Bu anlamda, “öncelikle darbe riskini savuşturalım, gerisiyle sonra uğraşırız” demek, tam olarak AKP’nin ekmeğine yağ sürmek olur. Meselenin demokrasi inşa etmek olmadığı konusunun netleştirilmesi, AKP’nin din devleti hedefinin deşifre edilmesi bakımından yaşamsal. Sokaklara taşan şeriatçı vandallığın AKP tabanında bile tam olarak kabul görmeyeceğini akılda tutmak gerekir. Cihatçı unsurların gerçekleştirdiği katliamların izleri o denli taze ve derinlerde ki.

***

Daha sonrasında, daha orta ve uzun vadede ise yine iki temel ilkemize yükleneceğiz: Laiklik ve eşitlik.

***

AKP dinselleştirmeden geri adım atmayacak. Cihatçılarla ilişkisini stratejik bir boyuta taşımak zorunda. Elinde hemen hiçbir ittifak kalmadı ve bu yalnızlık kendisini en radikal unsurlara mecbur bırakıyor. İlk bakışta güçlü yanı gibi gözüken bu ilişki aslında bir kırılganlık noktası. Bu noktaya ideolojik ve pratik olarak yüklenmek gerekir. Aydınlanma konusundaki çeperin hızla genişletilmesi şart.

***

Eşitlik başlığını sosyal, ekonomik ve siyasal haklar olarak genelleştirmek, iş, çalışma, gelir, sağlık, eğitim, sosyal güvenlik ve yaşam hakkı başlıklarında somutlamak mümkün.

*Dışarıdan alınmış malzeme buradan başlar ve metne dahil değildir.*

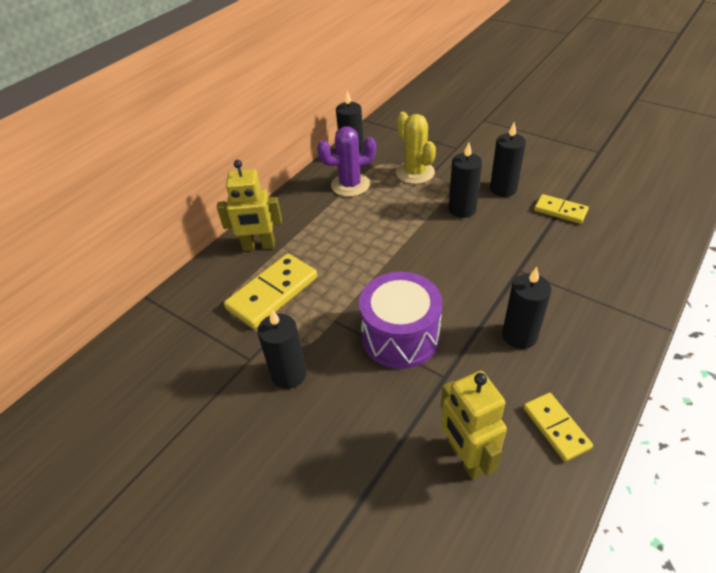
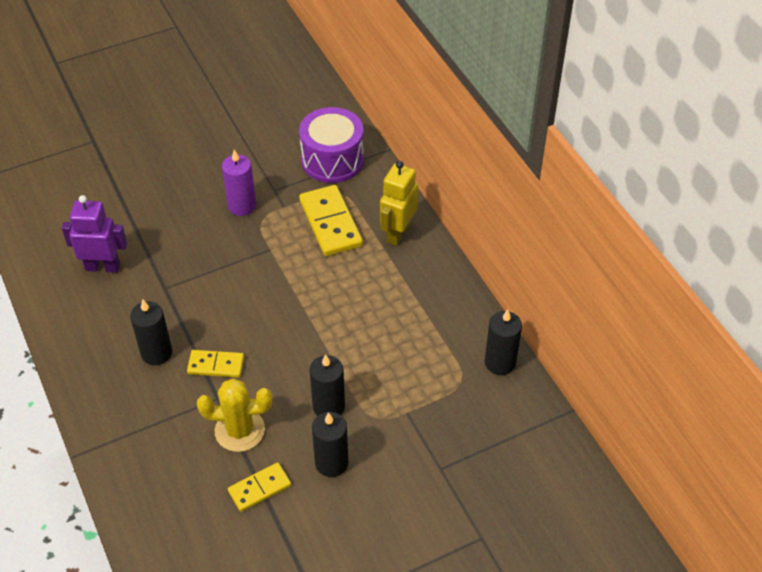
camera: 115 degrees right, 5 degrees up
black candle [257,309,307,389] -> purple candle [222,150,256,216]
purple cactus [317,126,376,197] -> none
purple drum [359,272,442,369] -> purple drum moved to [299,107,364,183]
yellow cactus [396,112,436,184] -> yellow cactus moved to [197,379,272,452]
yellow robot [441,371,507,479] -> purple robot [62,195,127,273]
yellow domino [523,393,593,462] -> yellow domino moved to [187,350,244,378]

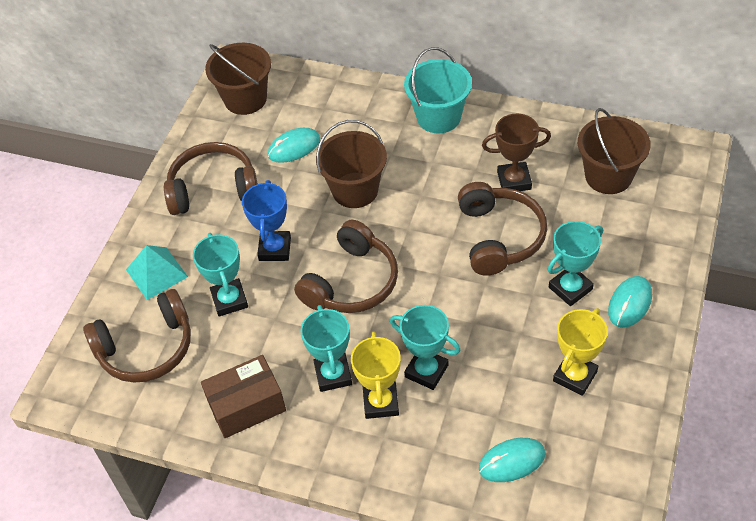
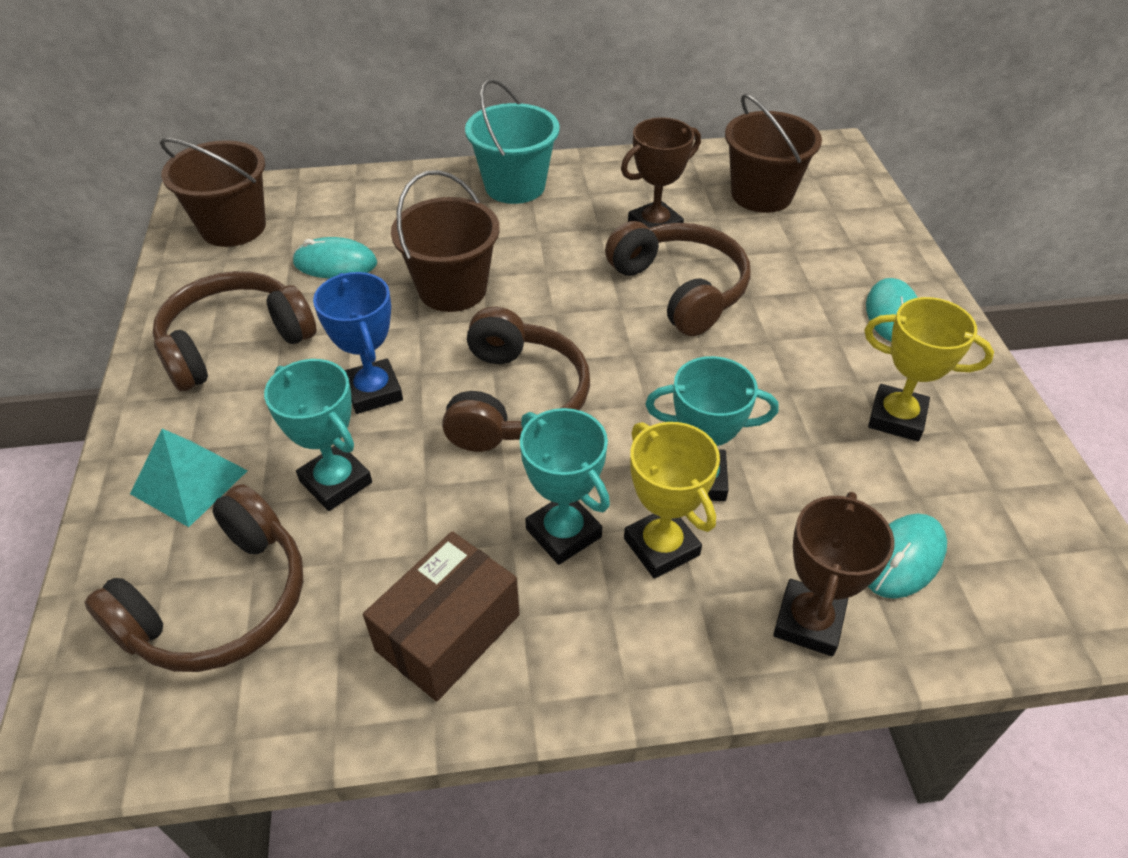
camera: 30 degrees left, 5 degrees down
turquoise mouse [268,128,320,163] -> turquoise mouse turned 60 degrees clockwise [293,237,377,279]
turquoise trophy [547,221,603,306] -> none
yellow trophy [553,308,608,396] -> yellow trophy turned 75 degrees counterclockwise [865,297,994,441]
none -> brown trophy [773,492,895,656]

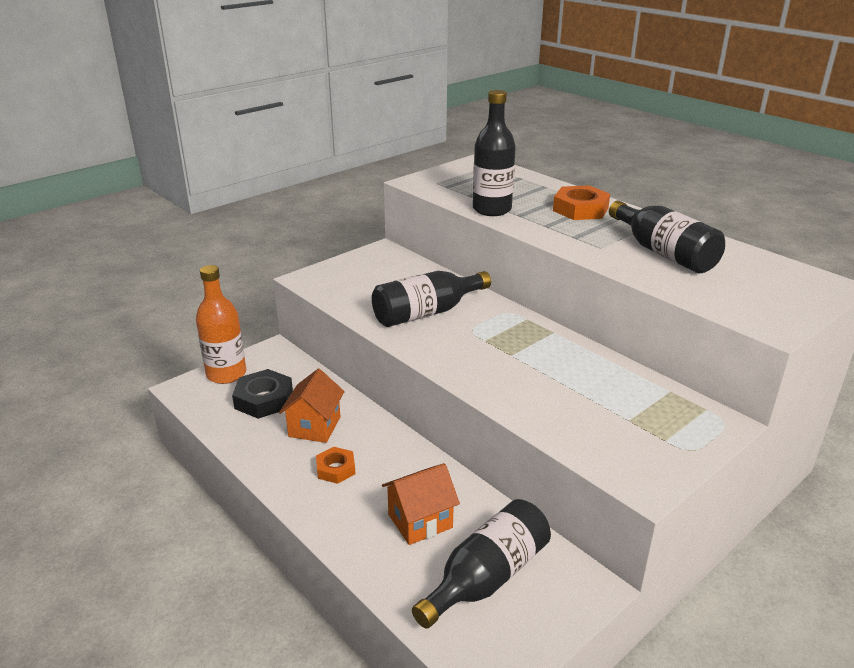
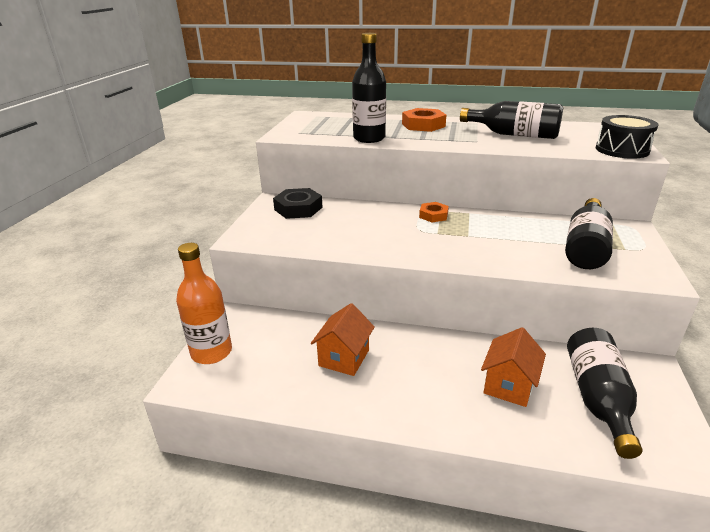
camera: 35 degrees left, 0 degrees up
black nut [232,369,293,419] -> black nut moved to [273,188,323,219]
orange house [279,369,345,443] -> orange house turned 45 degrees clockwise [311,303,375,376]
orange nut [316,447,355,484] -> orange nut moved to [419,202,449,222]
black bottle [372,271,491,327] -> black bottle moved to [565,198,613,269]
none -> black drum [596,115,658,159]

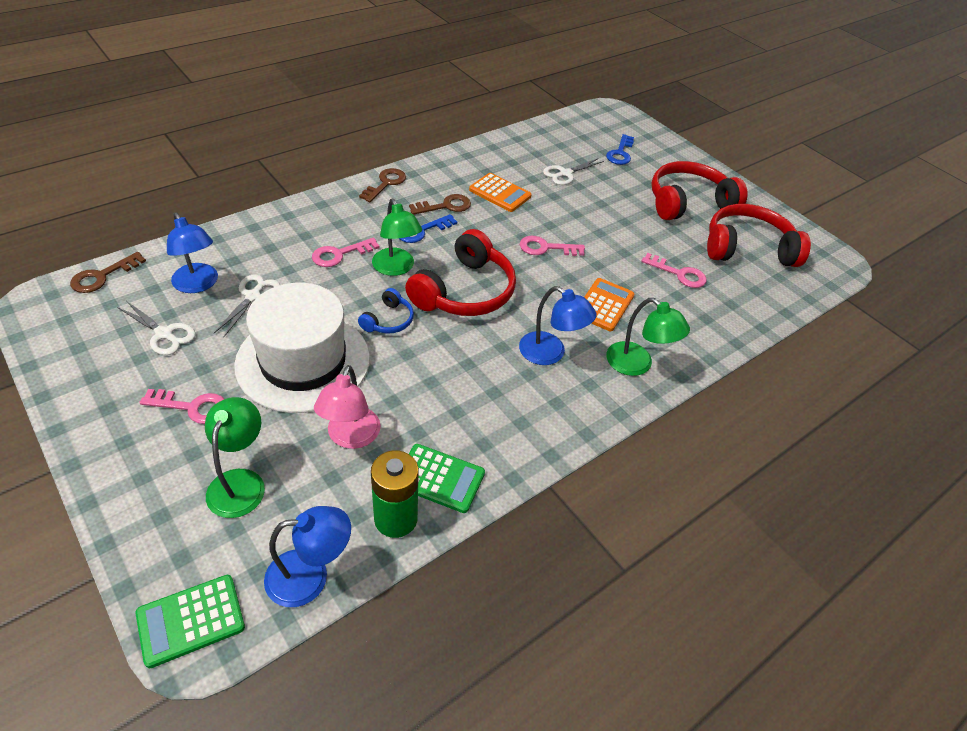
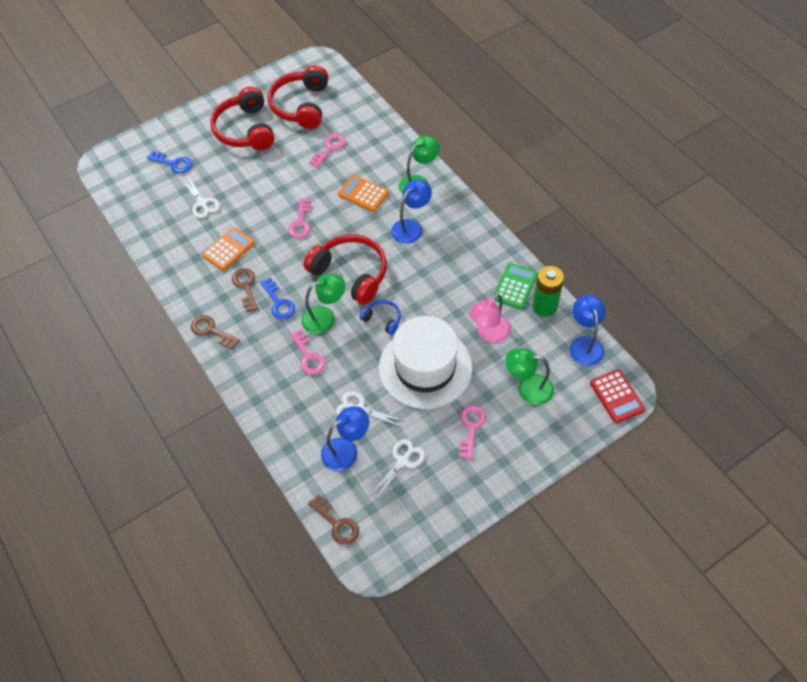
camera: 80 degrees left, 10 degrees up
green calculator [136,575,245,668] -> red calculator [590,369,645,423]
pink lamp [314,365,381,449] -> pink lamp turned 120 degrees clockwise [469,294,511,343]

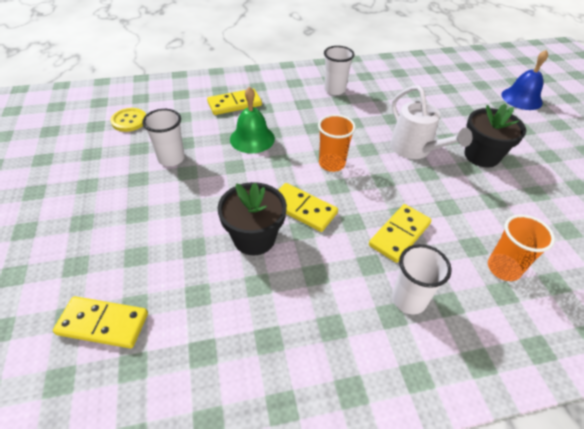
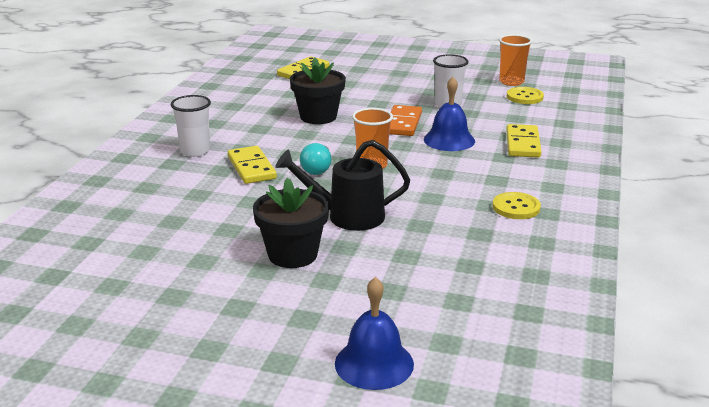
camera: 120 degrees right, 20 degrees down
green bell [230,87,275,153] -> blue bell [424,77,475,151]
yellow domino [278,183,338,232] -> none
white cup [324,46,354,95] -> yellow button [493,192,541,219]
white watering can [390,85,473,159] -> black watering can [275,140,410,231]
orange cup [488,214,555,281] -> orange cup moved to [499,34,532,86]
none -> turquoise light bulb [300,143,331,175]
none -> orange domino [389,105,422,136]

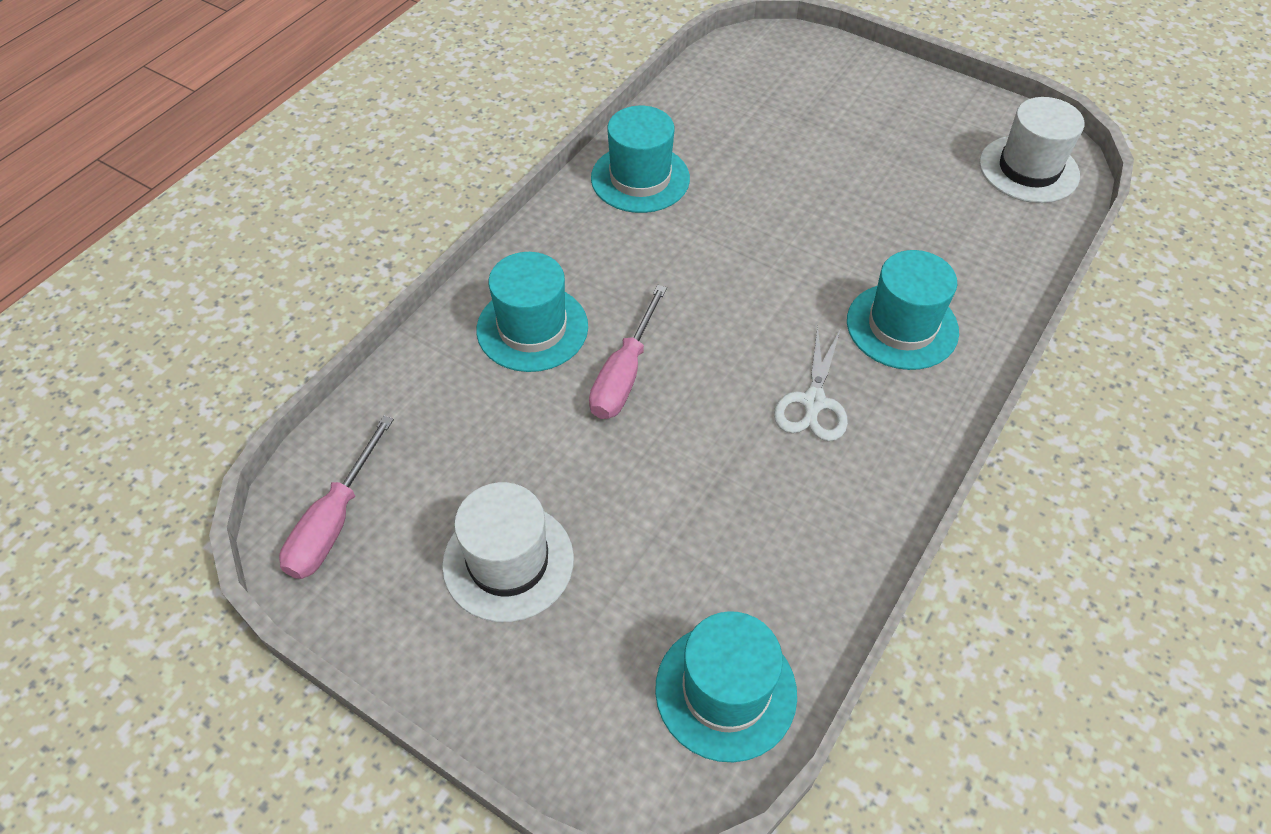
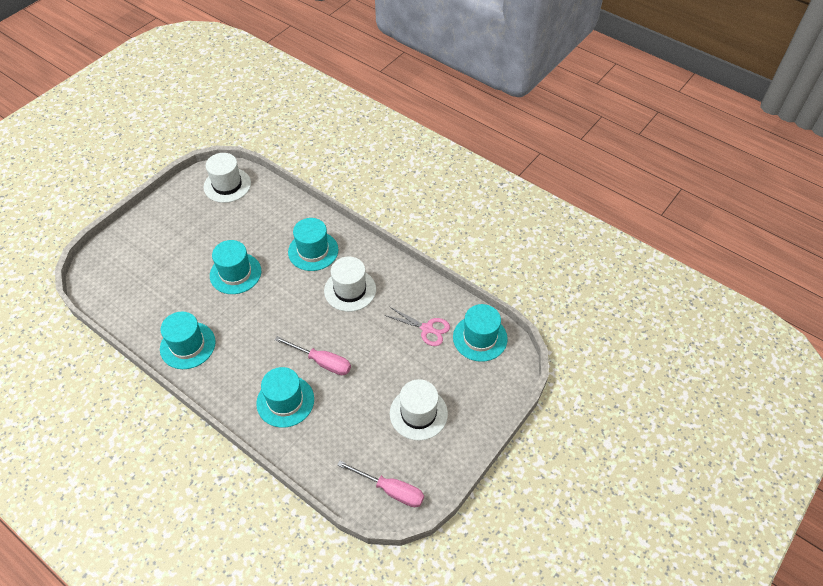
camera: 85 degrees left, 0 degrees up
white scissors [774,326,848,441] -> white hat [324,257,376,312]
none -> turquoise hat [210,240,261,294]
none -> pink scissors [384,307,450,346]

Kapitalist sistem tam bir çözümsüzlük içinde.  Ekonomik ve mali istikrar bakımından gerekli yeni bir birikim rejimi konusunda herhangi bir emare yok. İşsizlik, gelir dağılımındaki eşitsizlik artacak. İnsanlar sağlık ve eğitim için önümüzdeki dönemde daha çok para ödemek zorunda kalacaklar. Bu sorunlar bakımından muhalefet partilerinin söyleyecek tek kelimeleri bulunmuyor. Burası, ilgili önerilerin doğrudan sosyalizme bağlanacağı bir alan, cesaretle içine girmek gerekir.

***

Türkiye tam bir rejim sorunu yaşıyor. İktisadi anlamda eski birikim rejimi çöktü. Siyasi anlamda din siyaseti tükendi. İdeolojik anlamda bunların söyledikleri her şeyin tutarsız, yalan, geçersiz olduğu ortaya döküldü. Kurumsal anlamda ortada işler halde hiçbir şey kalmadı. Başkan olmaya hevesli şahsın bütün yaverlerinin darbeci diye tutuklandığı bir ülkeden söz ediyoruz. Muhalefet darbe sorununda iktidarın doğrudan sorumluluğu olduğunu söyleyemeyecek kadar aciz. Bu çürüme karşısında kim yapısal bir şey önerebiliyor? Biz yükleneceğiz, sosyalist bir rejim önereceğiz, bunun için mücadele edeceğiz, aydınlanma ve eşitliği bu bağlama yerleştireceğiz.